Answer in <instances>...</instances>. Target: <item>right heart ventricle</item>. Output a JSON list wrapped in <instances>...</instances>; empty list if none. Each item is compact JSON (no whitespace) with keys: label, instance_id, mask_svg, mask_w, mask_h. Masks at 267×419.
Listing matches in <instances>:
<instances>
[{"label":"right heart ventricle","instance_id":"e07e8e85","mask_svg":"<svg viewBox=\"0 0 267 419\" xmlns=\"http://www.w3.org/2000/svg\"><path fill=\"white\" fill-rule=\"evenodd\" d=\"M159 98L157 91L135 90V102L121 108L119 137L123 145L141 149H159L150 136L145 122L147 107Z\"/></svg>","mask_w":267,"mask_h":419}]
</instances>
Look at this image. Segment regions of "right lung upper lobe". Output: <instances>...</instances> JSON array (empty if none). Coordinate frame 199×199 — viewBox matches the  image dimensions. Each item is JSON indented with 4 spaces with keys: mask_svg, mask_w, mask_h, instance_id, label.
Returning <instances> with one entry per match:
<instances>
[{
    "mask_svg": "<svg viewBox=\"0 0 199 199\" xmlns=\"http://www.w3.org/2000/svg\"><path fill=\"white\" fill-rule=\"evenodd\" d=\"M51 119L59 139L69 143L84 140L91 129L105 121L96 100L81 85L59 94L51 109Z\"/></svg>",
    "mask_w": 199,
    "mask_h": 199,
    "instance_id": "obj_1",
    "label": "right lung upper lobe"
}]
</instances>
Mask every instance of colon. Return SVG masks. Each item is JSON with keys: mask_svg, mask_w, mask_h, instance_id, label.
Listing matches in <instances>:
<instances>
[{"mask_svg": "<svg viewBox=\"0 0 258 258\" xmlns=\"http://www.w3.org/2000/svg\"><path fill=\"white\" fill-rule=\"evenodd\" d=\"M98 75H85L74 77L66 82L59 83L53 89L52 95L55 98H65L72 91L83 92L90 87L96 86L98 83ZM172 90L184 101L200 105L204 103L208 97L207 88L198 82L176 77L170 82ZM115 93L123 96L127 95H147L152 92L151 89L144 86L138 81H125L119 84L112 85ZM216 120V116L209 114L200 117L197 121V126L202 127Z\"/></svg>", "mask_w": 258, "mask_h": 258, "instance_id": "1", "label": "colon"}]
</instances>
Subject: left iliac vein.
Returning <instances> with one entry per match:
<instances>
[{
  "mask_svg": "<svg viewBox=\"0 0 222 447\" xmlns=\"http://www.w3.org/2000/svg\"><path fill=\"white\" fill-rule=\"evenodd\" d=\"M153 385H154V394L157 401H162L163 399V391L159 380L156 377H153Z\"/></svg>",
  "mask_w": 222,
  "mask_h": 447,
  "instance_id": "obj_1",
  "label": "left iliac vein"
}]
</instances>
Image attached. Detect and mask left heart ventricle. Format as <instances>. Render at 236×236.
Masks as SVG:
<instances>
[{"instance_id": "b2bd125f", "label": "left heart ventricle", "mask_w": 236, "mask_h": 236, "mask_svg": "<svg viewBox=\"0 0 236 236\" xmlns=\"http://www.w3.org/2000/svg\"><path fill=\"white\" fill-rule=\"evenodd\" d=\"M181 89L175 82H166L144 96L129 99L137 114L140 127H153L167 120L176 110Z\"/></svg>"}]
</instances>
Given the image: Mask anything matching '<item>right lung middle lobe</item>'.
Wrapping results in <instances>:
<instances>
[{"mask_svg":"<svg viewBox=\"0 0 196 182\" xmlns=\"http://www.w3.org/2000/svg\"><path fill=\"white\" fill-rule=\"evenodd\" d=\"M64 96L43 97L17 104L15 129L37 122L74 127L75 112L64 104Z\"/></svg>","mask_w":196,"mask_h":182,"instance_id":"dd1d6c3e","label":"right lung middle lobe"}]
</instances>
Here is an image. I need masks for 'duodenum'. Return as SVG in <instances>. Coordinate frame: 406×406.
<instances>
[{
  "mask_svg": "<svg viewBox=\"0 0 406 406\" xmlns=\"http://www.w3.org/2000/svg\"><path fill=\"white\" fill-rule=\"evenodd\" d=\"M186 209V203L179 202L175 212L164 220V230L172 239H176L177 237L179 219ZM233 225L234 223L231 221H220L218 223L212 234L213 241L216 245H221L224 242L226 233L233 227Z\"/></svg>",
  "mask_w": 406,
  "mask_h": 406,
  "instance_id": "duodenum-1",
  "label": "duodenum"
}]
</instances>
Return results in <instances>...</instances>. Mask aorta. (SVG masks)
□ □ □ □ □ □ □
Instructions for the task :: Rewrite all the records above, replacing "Output" with "Provide" wherever it occurs and leaving everything else unchanged.

Final result ::
Answer in <instances>...</instances>. Target: <item>right heart ventricle</item>. Provide a JSON list wrapped in <instances>...</instances>; empty list if none. Each item is compact JSON (no whitespace) with keys: label, instance_id, mask_svg, mask_w, mask_h. Masks at 267×419.
Listing matches in <instances>:
<instances>
[{"label":"right heart ventricle","instance_id":"e07e8e85","mask_svg":"<svg viewBox=\"0 0 267 419\" xmlns=\"http://www.w3.org/2000/svg\"><path fill=\"white\" fill-rule=\"evenodd\" d=\"M159 98L157 91L135 90V102L121 108L119 137L123 145L141 149H159L150 136L145 122L147 107Z\"/></svg>","mask_w":267,"mask_h":419}]
</instances>
Look at this image. Segment regions of "right lung upper lobe". Provide: <instances>...</instances> JSON array (empty if none). Coordinate frame 199×199 — viewBox matches the  image dimensions. Each item is JSON indented with 4 spaces with keys: mask_svg, mask_w, mask_h, instance_id, label.
Returning <instances> with one entry per match:
<instances>
[{
    "mask_svg": "<svg viewBox=\"0 0 199 199\" xmlns=\"http://www.w3.org/2000/svg\"><path fill=\"white\" fill-rule=\"evenodd\" d=\"M51 119L59 139L69 143L84 140L91 129L105 121L96 100L81 85L59 94L51 109Z\"/></svg>",
    "mask_w": 199,
    "mask_h": 199,
    "instance_id": "obj_1",
    "label": "right lung upper lobe"
}]
</instances>
Mask every instance of colon. Return SVG masks. Each item is JSON with keys: mask_svg, mask_w, mask_h, instance_id, label.
Listing matches in <instances>:
<instances>
[{"mask_svg": "<svg viewBox=\"0 0 258 258\" xmlns=\"http://www.w3.org/2000/svg\"><path fill=\"white\" fill-rule=\"evenodd\" d=\"M98 75H85L74 77L66 82L59 83L53 89L52 95L55 98H65L72 91L83 92L90 87L96 86L98 83ZM172 90L184 101L200 105L204 103L208 97L207 88L198 82L176 77L170 82ZM115 93L123 96L127 95H147L152 92L151 89L144 86L138 81H125L119 84L112 85ZM216 120V116L209 114L200 117L197 121V126L202 127Z\"/></svg>", "mask_w": 258, "mask_h": 258, "instance_id": "1", "label": "colon"}]
</instances>
Subject: left iliac vein.
Returning <instances> with one entry per match:
<instances>
[{
  "mask_svg": "<svg viewBox=\"0 0 222 447\" xmlns=\"http://www.w3.org/2000/svg\"><path fill=\"white\" fill-rule=\"evenodd\" d=\"M153 385H154V394L157 401H162L163 399V391L159 380L156 377H153Z\"/></svg>",
  "mask_w": 222,
  "mask_h": 447,
  "instance_id": "obj_1",
  "label": "left iliac vein"
}]
</instances>
Image attached. Detect and mask left heart ventricle. Format as <instances>. Render at 236×236.
Masks as SVG:
<instances>
[{"instance_id": "b2bd125f", "label": "left heart ventricle", "mask_w": 236, "mask_h": 236, "mask_svg": "<svg viewBox=\"0 0 236 236\" xmlns=\"http://www.w3.org/2000/svg\"><path fill=\"white\" fill-rule=\"evenodd\" d=\"M181 89L175 82H166L144 96L129 99L137 114L140 127H153L167 120L176 110Z\"/></svg>"}]
</instances>
Given the image: Mask anything matching '<item>right lung middle lobe</item>'.
Wrapping results in <instances>:
<instances>
[{"mask_svg":"<svg viewBox=\"0 0 196 182\" xmlns=\"http://www.w3.org/2000/svg\"><path fill=\"white\" fill-rule=\"evenodd\" d=\"M64 96L43 97L17 104L15 129L37 122L74 127L75 112L64 104Z\"/></svg>","mask_w":196,"mask_h":182,"instance_id":"dd1d6c3e","label":"right lung middle lobe"}]
</instances>
Here is an image. I need masks for 'duodenum'. Return as SVG in <instances>. Coordinate frame: 406×406.
<instances>
[{
  "mask_svg": "<svg viewBox=\"0 0 406 406\" xmlns=\"http://www.w3.org/2000/svg\"><path fill=\"white\" fill-rule=\"evenodd\" d=\"M186 209V203L179 202L175 212L164 220V230L172 239H176L177 237L179 219ZM233 225L234 223L231 221H220L218 223L212 234L213 241L216 245H221L224 242L226 233L233 227Z\"/></svg>",
  "mask_w": 406,
  "mask_h": 406,
  "instance_id": "duodenum-1",
  "label": "duodenum"
}]
</instances>
Return results in <instances>...</instances>. Mask aorta. (SVG masks)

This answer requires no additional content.